» Your assignment:
Return the data unchanged from its first line through the line containing "Möchten Sie Teil", inclusive.

» Records supplied:
+++

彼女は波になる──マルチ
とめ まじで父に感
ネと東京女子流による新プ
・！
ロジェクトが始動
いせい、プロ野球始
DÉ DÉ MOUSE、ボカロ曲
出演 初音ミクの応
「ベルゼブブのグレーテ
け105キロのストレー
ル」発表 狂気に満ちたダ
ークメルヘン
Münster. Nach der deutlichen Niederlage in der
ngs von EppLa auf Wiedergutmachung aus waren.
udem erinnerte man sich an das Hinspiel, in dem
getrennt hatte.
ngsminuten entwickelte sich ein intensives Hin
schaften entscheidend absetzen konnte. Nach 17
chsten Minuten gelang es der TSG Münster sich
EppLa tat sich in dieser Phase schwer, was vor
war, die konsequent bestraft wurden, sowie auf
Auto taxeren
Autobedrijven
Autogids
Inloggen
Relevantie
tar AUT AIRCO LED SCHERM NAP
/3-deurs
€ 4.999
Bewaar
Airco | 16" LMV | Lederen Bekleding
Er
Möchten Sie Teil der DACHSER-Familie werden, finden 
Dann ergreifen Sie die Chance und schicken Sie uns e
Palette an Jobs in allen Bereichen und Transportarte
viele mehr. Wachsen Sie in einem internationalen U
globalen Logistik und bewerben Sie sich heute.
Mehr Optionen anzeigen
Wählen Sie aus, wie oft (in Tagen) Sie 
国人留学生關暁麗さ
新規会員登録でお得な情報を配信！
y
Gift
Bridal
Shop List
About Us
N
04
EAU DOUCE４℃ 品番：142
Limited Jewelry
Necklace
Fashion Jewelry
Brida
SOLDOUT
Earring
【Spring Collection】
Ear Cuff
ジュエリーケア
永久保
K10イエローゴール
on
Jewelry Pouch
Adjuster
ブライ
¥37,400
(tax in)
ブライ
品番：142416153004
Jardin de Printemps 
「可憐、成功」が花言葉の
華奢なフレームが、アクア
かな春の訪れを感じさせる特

+++

» Response for this exercise:
彼女は波になる──マルチ
とめ まじで父に感
ネと東京女子流による新プ
・！
ロジェクトが始動
いせい、プロ野球始
DÉ DÉ MOUSE、ボカロ曲
出演 初音ミクの応
「ベルゼブブのグレーテ
け105キロのストレー
ル」発表 狂気に満ちたダ
ークメルヘン
Münster. Nach der deutlichen Niederlage in der
ngs von EppLa auf Wiedergutmachung aus waren.
udem erinnerte man sich an das Hinspiel, in dem
getrennt hatte.
ngsminuten entwickelte sich ein intensives Hin
schaften entscheidend absetzen konnte. Nach 17
chsten Minuten gelang es der TSG Münster sich
EppLa tat sich in dieser Phase schwer, was vor
war, die konsequent bestraft wurden, sowie auf
Auto taxeren
Autobedrijven
Autogids
Inloggen
Relevantie
tar AUT AIRCO LED SCHERM NAP
/3-deurs
€ 4.999
Bewaar
Airco | 16" LMV | Lederen Bekleding
Er
Möchten Sie Teil der DACHSER-Familie werden, finden 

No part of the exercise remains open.